## Exercise instructions
Count how many lines in the rows below contain the string "Gropiusstadt", with uppercase and lowercase letters matching. Reply with the number only.

━━ Data shown ━━

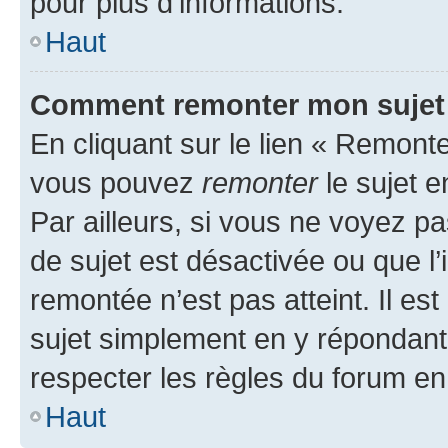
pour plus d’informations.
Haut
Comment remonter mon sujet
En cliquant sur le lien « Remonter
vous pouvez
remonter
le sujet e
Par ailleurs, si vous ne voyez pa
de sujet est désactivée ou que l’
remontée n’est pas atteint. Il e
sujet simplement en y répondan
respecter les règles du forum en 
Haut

━━━
━━ Data shown ━━

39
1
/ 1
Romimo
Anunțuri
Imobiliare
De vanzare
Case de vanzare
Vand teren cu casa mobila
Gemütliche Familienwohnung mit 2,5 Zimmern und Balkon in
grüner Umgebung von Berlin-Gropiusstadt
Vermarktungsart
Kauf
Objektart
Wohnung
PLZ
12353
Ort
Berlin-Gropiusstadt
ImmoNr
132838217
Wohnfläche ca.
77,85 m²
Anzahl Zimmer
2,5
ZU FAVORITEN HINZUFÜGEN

━━━

## Response to the task
2